*Work order*:
Counting task for the entries below: give the number of lines that contain the word "Supplies", with no other text.

*Supplied information*:

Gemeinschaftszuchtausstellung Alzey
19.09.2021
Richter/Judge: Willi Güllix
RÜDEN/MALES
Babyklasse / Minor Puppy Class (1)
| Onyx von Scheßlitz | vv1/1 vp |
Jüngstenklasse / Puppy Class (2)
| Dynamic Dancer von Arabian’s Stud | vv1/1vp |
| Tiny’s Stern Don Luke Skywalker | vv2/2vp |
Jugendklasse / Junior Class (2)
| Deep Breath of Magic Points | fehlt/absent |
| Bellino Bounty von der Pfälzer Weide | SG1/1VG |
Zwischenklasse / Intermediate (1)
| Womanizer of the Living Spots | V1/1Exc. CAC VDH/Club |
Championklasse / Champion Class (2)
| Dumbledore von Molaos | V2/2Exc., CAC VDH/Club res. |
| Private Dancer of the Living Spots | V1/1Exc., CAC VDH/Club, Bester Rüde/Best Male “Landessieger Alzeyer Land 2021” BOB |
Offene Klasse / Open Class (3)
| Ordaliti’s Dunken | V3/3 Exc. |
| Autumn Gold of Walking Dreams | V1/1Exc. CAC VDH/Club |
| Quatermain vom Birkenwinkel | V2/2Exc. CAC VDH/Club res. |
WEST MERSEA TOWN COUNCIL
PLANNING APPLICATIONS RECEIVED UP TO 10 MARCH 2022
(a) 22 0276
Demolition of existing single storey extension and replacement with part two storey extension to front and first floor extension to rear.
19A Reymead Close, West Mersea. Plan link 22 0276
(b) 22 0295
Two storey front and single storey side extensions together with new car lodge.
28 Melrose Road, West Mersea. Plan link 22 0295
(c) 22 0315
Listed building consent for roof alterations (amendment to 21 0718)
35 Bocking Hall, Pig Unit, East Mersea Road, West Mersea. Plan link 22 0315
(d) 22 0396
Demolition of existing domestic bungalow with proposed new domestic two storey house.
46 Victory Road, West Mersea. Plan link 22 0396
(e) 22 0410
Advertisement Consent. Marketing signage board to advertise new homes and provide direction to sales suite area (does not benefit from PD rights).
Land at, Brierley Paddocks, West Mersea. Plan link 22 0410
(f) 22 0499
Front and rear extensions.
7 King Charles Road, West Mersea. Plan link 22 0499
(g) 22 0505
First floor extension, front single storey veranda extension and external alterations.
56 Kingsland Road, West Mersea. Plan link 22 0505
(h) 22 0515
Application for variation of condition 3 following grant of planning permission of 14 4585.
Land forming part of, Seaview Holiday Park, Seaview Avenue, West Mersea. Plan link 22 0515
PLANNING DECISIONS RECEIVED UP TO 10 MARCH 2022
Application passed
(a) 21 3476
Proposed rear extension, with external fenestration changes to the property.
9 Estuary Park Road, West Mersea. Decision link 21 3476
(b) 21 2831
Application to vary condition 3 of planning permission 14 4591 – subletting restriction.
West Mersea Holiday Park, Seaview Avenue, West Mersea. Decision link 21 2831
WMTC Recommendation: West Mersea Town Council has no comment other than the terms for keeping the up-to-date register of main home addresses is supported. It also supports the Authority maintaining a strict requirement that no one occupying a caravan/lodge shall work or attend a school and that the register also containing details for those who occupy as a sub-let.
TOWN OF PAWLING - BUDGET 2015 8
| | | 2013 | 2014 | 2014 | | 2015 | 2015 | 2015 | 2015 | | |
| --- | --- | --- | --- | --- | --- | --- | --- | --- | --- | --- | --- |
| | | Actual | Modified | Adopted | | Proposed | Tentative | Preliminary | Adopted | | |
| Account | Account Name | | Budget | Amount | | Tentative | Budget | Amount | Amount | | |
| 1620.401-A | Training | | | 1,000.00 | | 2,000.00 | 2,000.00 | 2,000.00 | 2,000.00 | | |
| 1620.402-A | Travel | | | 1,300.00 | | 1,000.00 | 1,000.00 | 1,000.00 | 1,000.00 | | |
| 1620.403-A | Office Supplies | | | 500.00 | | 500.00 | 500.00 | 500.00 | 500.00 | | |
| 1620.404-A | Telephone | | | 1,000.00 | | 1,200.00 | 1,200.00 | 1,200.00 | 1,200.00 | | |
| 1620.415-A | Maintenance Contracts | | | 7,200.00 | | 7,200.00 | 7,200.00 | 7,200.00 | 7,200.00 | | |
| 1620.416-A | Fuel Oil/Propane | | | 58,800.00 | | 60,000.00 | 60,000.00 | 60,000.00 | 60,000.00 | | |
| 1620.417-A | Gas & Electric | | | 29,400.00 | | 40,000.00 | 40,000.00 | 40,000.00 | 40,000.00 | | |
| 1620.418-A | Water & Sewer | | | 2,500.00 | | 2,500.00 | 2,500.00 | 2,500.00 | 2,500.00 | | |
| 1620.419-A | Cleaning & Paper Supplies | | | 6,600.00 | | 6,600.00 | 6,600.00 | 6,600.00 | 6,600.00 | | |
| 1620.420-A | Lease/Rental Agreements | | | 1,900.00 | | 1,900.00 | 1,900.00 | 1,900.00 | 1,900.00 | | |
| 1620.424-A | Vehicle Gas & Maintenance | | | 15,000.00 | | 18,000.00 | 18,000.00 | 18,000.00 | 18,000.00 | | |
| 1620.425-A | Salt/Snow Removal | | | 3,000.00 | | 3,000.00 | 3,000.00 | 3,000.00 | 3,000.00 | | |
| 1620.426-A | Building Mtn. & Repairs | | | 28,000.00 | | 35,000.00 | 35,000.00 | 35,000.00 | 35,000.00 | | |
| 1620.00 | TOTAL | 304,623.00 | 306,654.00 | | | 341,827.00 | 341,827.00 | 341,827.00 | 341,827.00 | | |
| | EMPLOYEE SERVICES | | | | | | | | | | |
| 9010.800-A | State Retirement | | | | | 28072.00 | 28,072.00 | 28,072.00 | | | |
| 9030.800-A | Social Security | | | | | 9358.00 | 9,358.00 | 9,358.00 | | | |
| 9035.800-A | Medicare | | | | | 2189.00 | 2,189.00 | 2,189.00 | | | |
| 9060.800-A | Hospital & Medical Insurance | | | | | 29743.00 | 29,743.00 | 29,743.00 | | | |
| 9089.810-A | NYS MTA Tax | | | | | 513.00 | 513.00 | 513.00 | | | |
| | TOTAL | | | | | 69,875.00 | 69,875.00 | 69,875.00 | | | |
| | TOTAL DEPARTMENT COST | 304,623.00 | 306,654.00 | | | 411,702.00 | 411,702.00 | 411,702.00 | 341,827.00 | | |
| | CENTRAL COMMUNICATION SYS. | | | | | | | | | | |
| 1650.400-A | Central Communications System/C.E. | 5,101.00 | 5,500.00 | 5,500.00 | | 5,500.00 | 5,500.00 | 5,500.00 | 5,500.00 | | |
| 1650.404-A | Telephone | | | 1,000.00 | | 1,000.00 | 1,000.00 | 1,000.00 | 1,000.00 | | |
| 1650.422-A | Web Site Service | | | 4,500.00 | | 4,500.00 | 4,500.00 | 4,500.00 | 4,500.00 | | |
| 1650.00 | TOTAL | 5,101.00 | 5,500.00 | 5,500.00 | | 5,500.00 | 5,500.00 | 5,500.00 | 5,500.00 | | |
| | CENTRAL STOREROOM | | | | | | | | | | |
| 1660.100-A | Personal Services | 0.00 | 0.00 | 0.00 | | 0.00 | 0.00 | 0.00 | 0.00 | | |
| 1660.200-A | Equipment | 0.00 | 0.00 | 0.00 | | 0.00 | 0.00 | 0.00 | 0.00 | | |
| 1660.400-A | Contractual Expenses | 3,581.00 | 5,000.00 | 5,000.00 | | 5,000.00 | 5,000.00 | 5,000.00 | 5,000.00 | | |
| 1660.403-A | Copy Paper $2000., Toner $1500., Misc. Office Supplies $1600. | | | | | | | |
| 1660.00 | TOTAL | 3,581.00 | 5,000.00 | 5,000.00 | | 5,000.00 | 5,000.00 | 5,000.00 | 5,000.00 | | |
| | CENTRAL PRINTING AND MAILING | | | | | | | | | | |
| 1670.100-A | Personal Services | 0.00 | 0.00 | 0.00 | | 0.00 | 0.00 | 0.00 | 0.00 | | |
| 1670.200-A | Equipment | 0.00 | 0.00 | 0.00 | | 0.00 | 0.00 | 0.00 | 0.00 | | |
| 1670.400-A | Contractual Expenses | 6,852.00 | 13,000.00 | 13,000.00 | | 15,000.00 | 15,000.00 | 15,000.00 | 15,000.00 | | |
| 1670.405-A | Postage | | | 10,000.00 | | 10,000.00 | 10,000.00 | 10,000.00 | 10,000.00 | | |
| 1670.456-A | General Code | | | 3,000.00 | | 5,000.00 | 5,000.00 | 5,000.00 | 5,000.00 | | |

*Solution below*:
3